Requirements for the Agentic Engineer
This is a specialized technical role responsible for architecting and assembling AI systems. Unlike a "normal user" who chats with a chatbot, the Agentic Engineer:
- Orchestrates Context: They meticulously engineer what data is fed into the model to ensure accuracy, reduce hallucinations, and moderate operating expense.
- Builds "Scaffolding": They build the code and logic around the LLM. This includes connecting RAG pipelines, defining tools via MCP, and managing multi-step workflows where one AI agent passes tasks to another.
- Moves from "Chat" to "System": They transition from asking questions in chat to designing repeatable, reliable systems through engineering.
- Advanced Context Engineering: Design and optimize extensive system prompts and context injection strategies to ensure high-fidelity model responses.
- RAG Pipeline Architecture: Build and maintain RAG systems to ensure the AI can accurately retrieve and synthesize proprietary data.
- Agentic Tooling & MCP: Implement MCP to securely connect LLMs to internal APIs, databases, and third-party software, enabling the AI to read and write data rather than just passively retrieving information.
- Evaluation & reliability: Create automated test suites, called "evals", to measure the accuracy and reliability of AI outputs before deployment thus moving from more casual "vibe coding" to engineered reliability.
The role of the Agentic Engineer is still being actively defined, so the terminology is undetermined. One common term applied to this role is AI Orchestrator. This emphasizes the skill of managing multiple models, APIs, and data sources to work in harmony.
The Agentic Engineer is responsible for designing, building, and refining complex AI workflows that go beyond simple chatbots. This role bridges the gap between business needs and raw AI capabilities by engineering the context, connectivity, and control required for enterprise-grade solutions. The Agentic Engineer you engage will need the following skills:
- Fluency in "Mid-Code": Proficiency in Python or TypeScript to write the "glue code" that connects LLMs to the real-world using frameworks like LangChain, AutoGen, or raw API calls.

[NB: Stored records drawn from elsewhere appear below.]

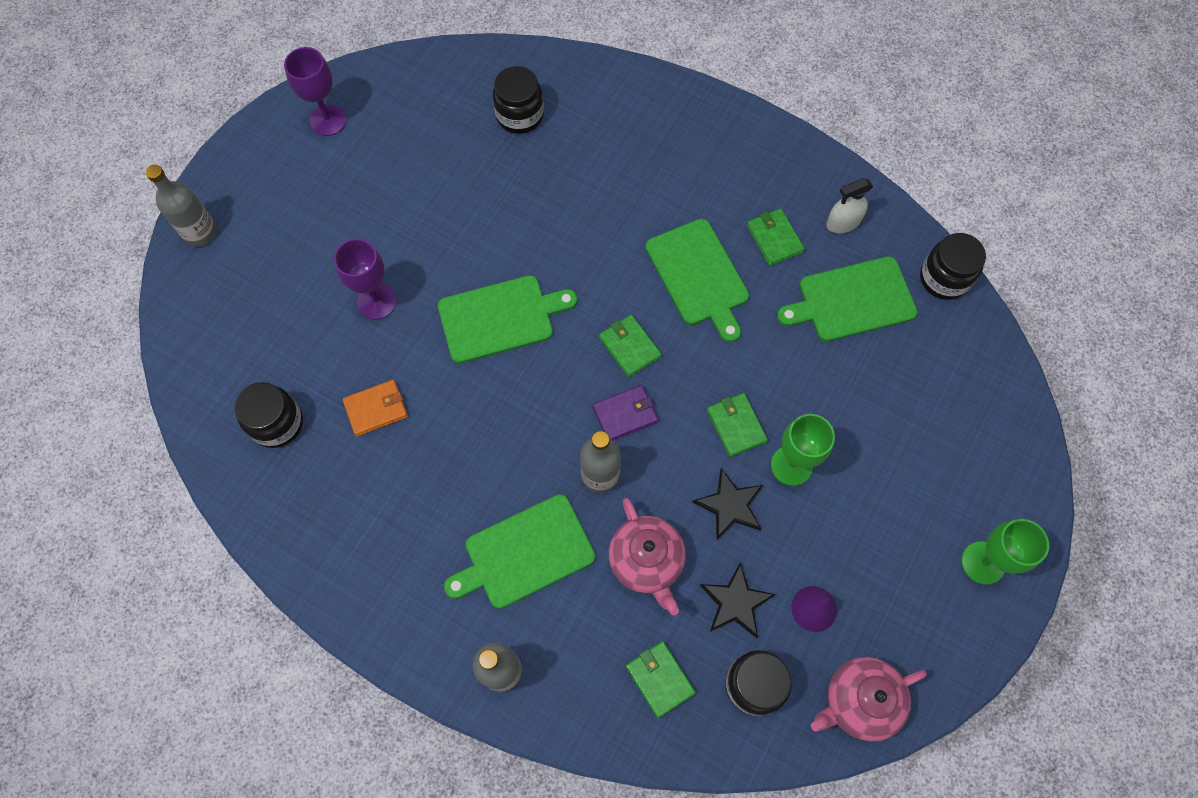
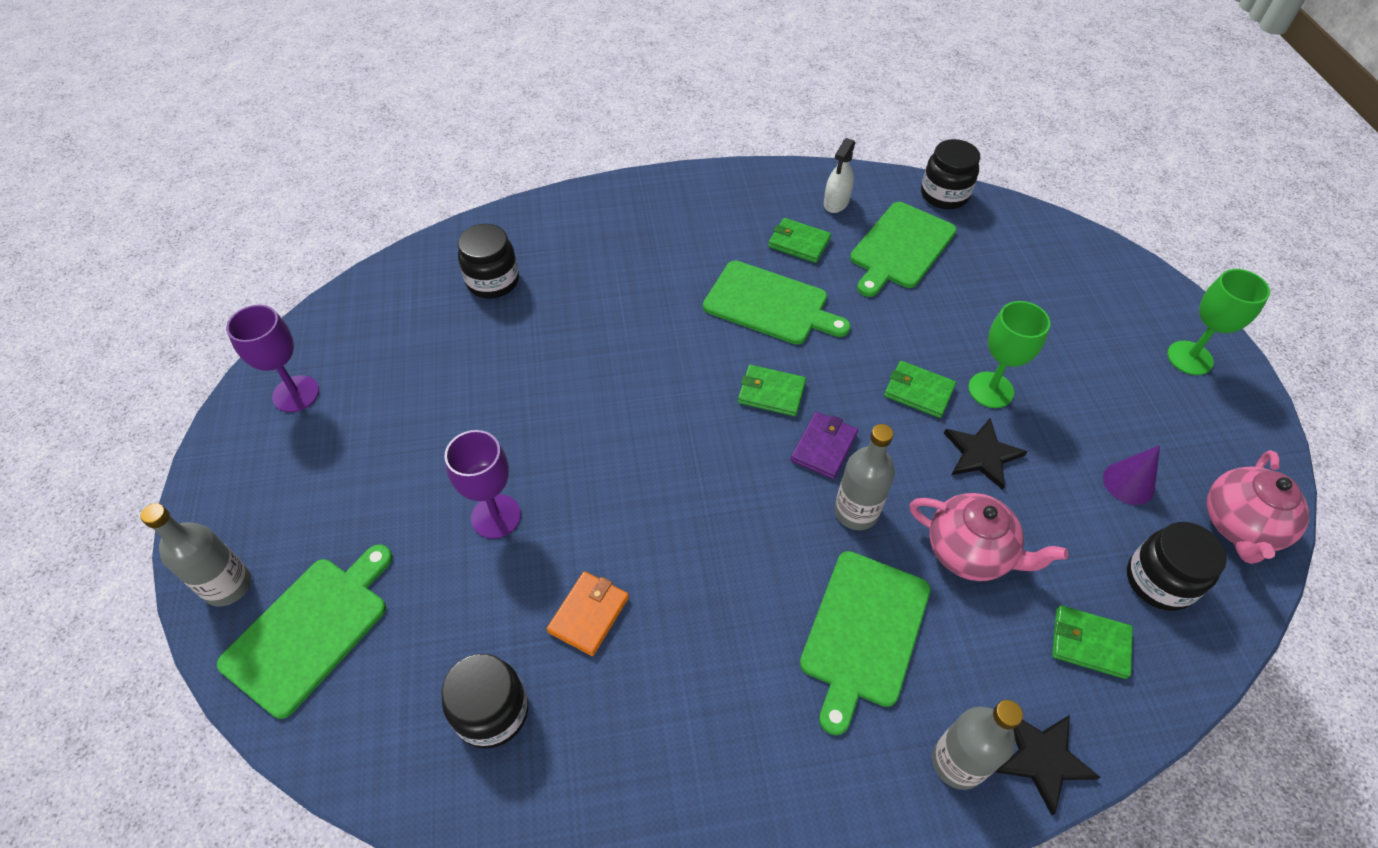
camera: 40 degrees left, 15 degrees down
green cutting board [438,275,577,363] -> green cutting board moved to [217,545,392,719]
black star [700,562,776,638] -> black star moved to [995,715,1101,815]

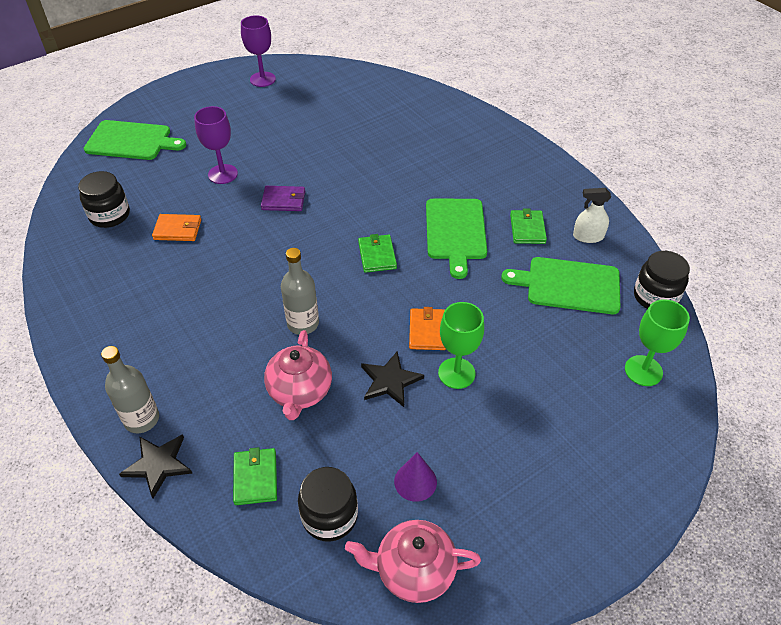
camera: 65 degrees right, 5 degrees down
grey bottle [140,503,251,607] -> none
black jar [458,224,519,298] -> none
purple wallet [791,412,858,479] -> purple wallet moved to [261,186,305,211]
green cutting board [800,551,931,735] -> none
green wallet [884,361,956,418] -> orange wallet [409,307,446,350]
green goblet [1167,269,1270,375] -> green goblet moved to [625,299,690,386]

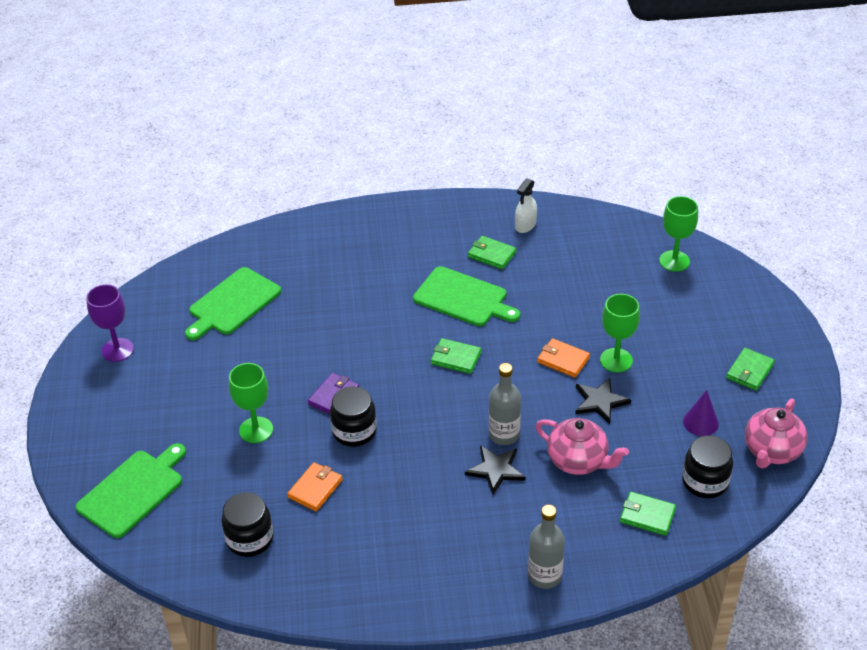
camera: 60 degrees left, 5 degrees down
black star [119,434,192,498] -> black star moved to [465,445,526,495]
purple goblet [194,106,238,184] -> green goblet [229,363,273,443]
green cutting board [501,257,620,314] -> green cutting board moved to [185,267,281,340]
black jar [634,251,690,309] -> black jar moved to [330,386,377,447]
none -> green wallet [726,348,775,391]

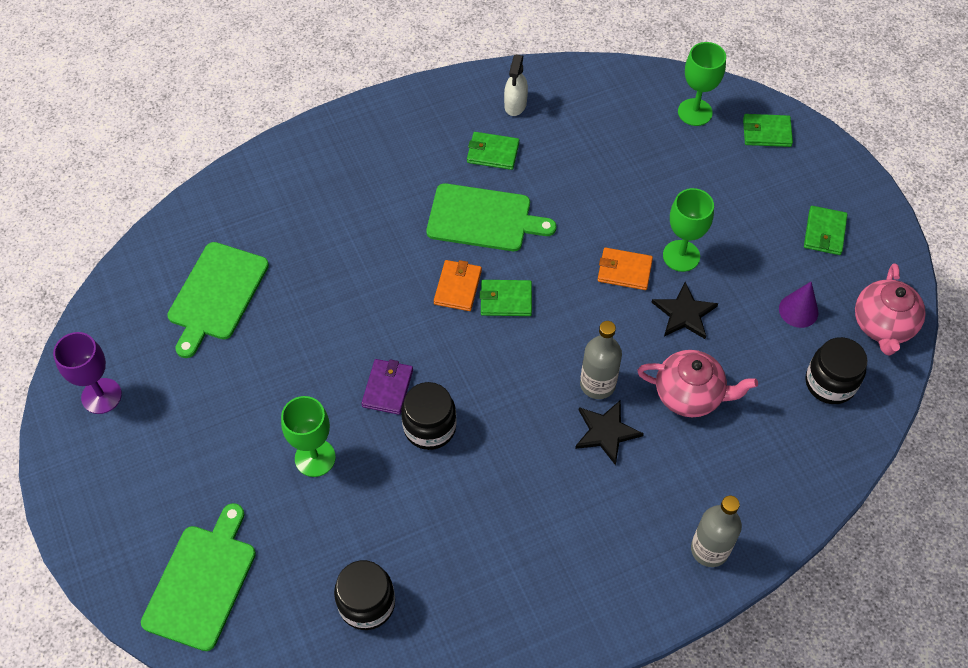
camera: 20 degrees left, 15 degrees up
orange wallet [287,462,343,511] -> orange wallet moved to [434,260,482,311]
green wallet [620,492,676,536] -> green wallet moved to [743,114,793,147]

- Orchestration Logic: Ability to design multi-agent flows where a "Planner Agent" delegates tasks to "Worker Agents".
- Security & Governance: Understanding of prompt injection risks and data privacy boundaries when connecting AI to business data.
The New Essential Role
The Agentic Engineer is the bridge between the raw potential of Frontier Models like ChatGPT, Gemini, or Claude and the specific reality of your business data. They are the builders who take perception, planning, action, and memory and weave them into software that doesn't just chat, but actually does work.